-- Material for this exercise --
□ □ □ □ □
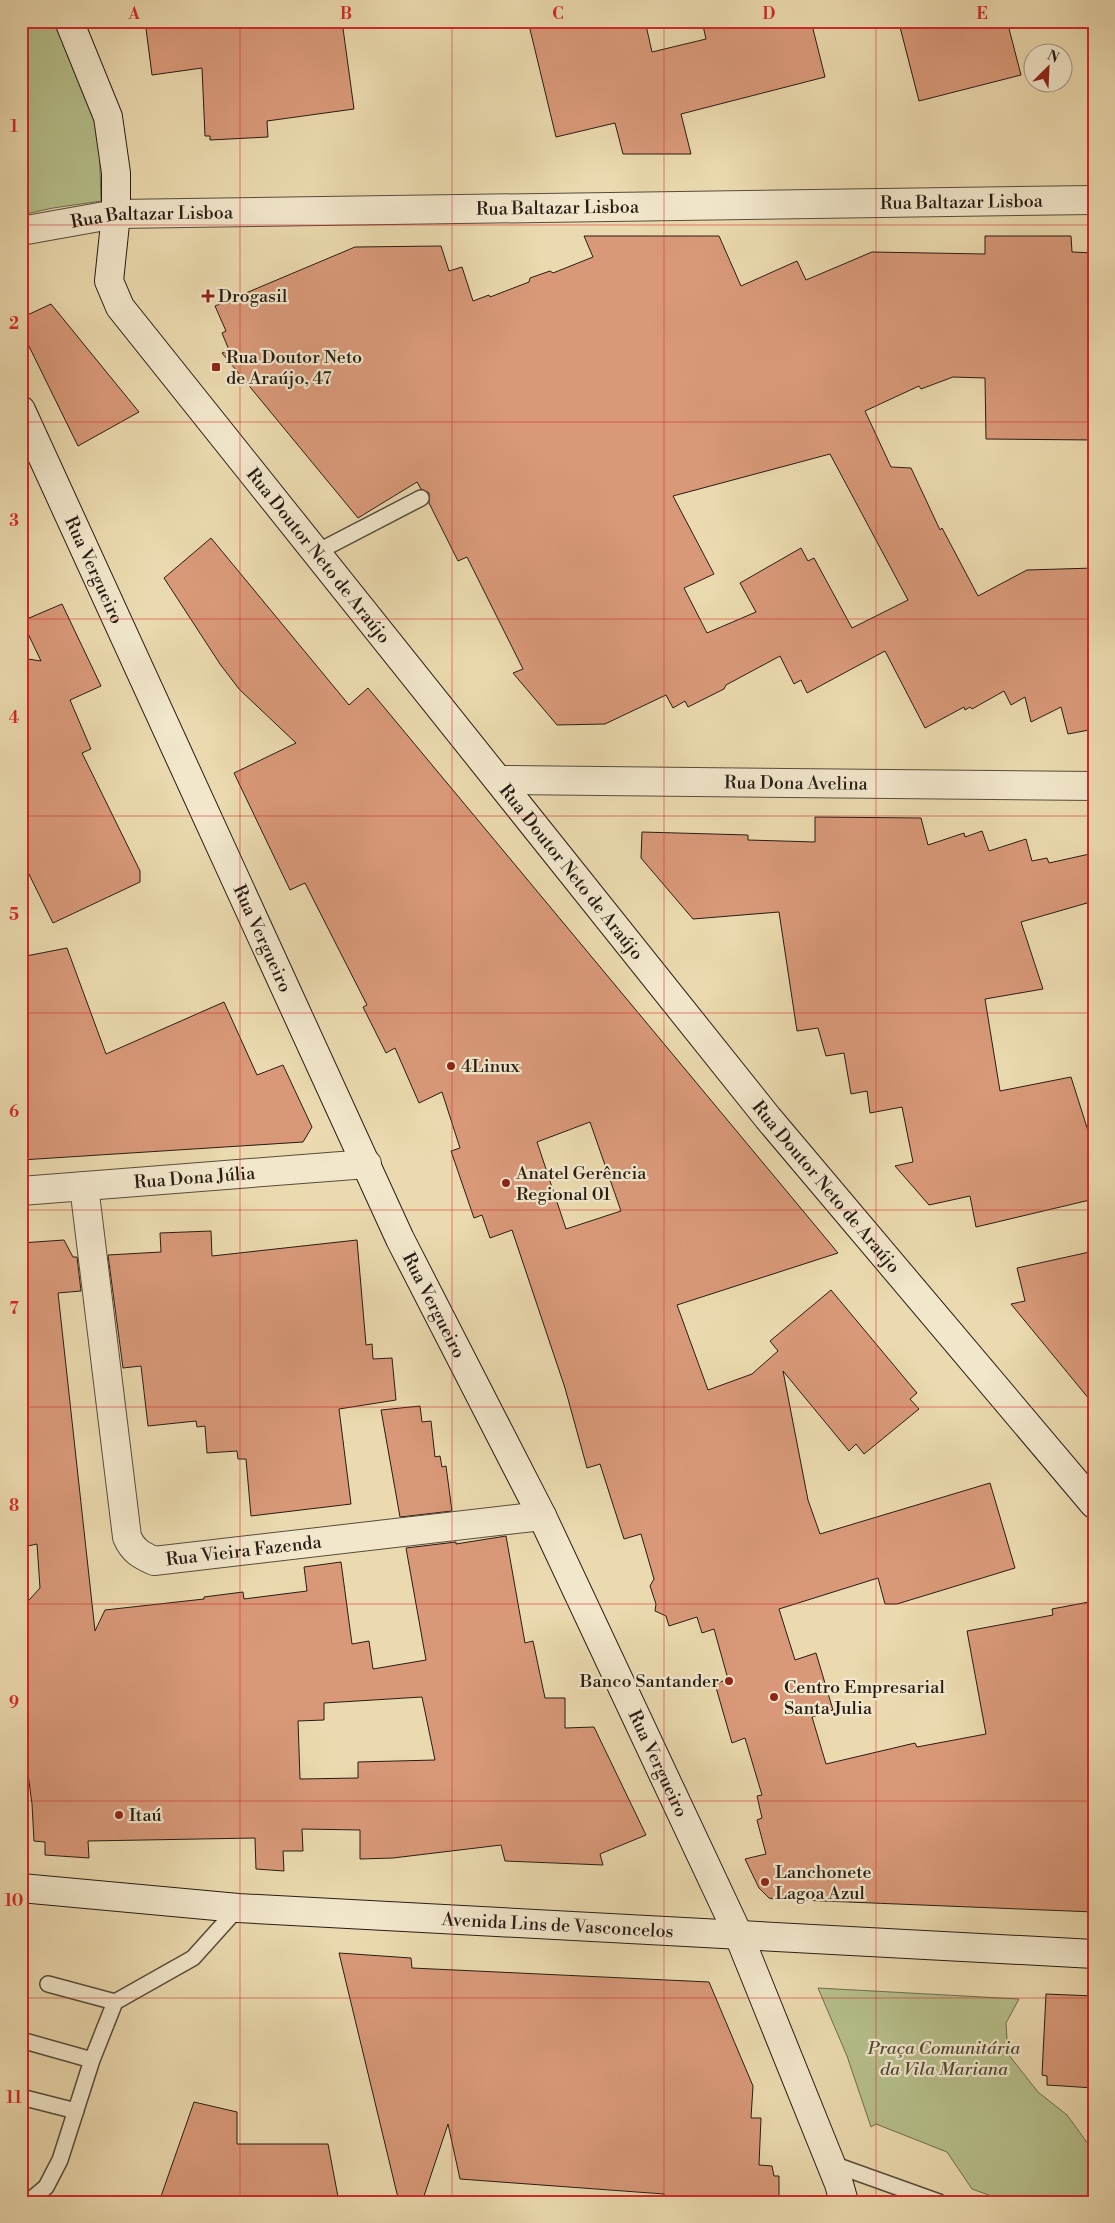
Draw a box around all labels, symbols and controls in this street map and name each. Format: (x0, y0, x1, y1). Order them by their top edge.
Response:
□ □ □ □ □
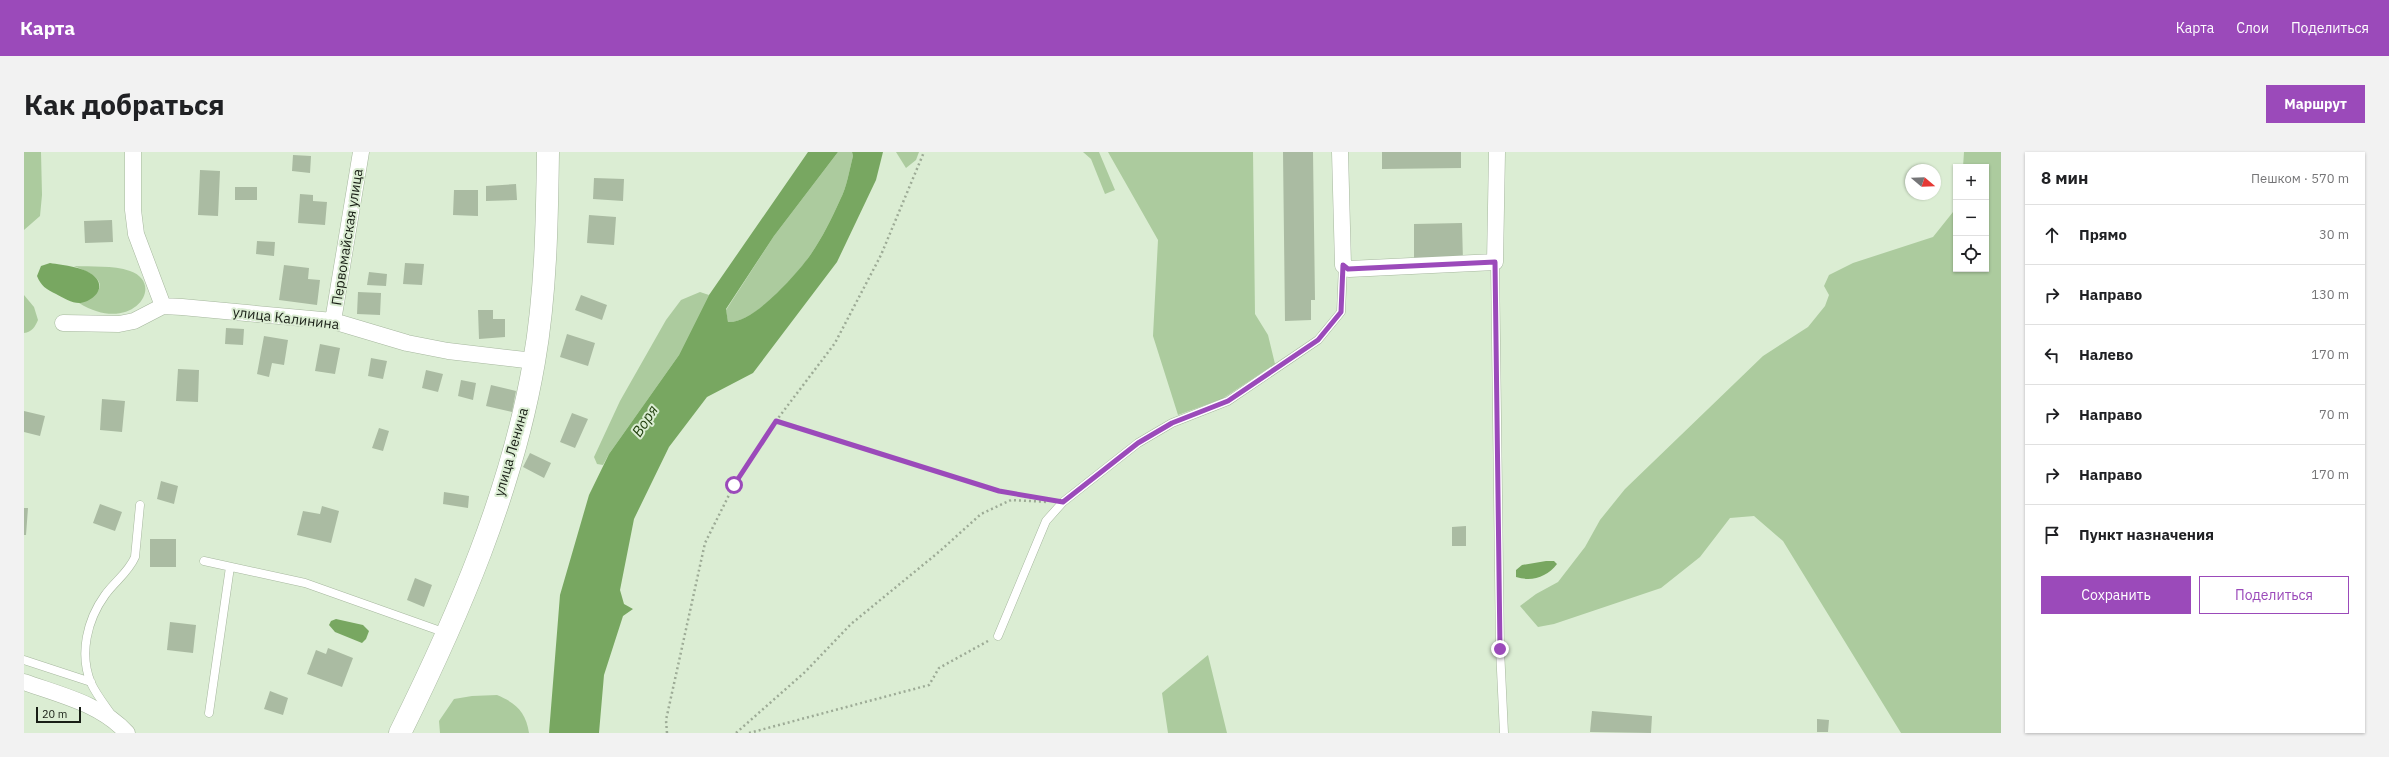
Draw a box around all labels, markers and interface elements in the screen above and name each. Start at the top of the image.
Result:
□ □ □ □ □
-- Exercise details --
Find the lines in the data that include "labels", then copy each of them.

-- Solution to this problem --
Draw a box around all labels, symbols and controls in this street map and name each. Format: (x0, y0, x1, y1). Order them by their top edge.
Draw a box around all labels, markers and interface elements in the screen above and name each. Start at the top of the image.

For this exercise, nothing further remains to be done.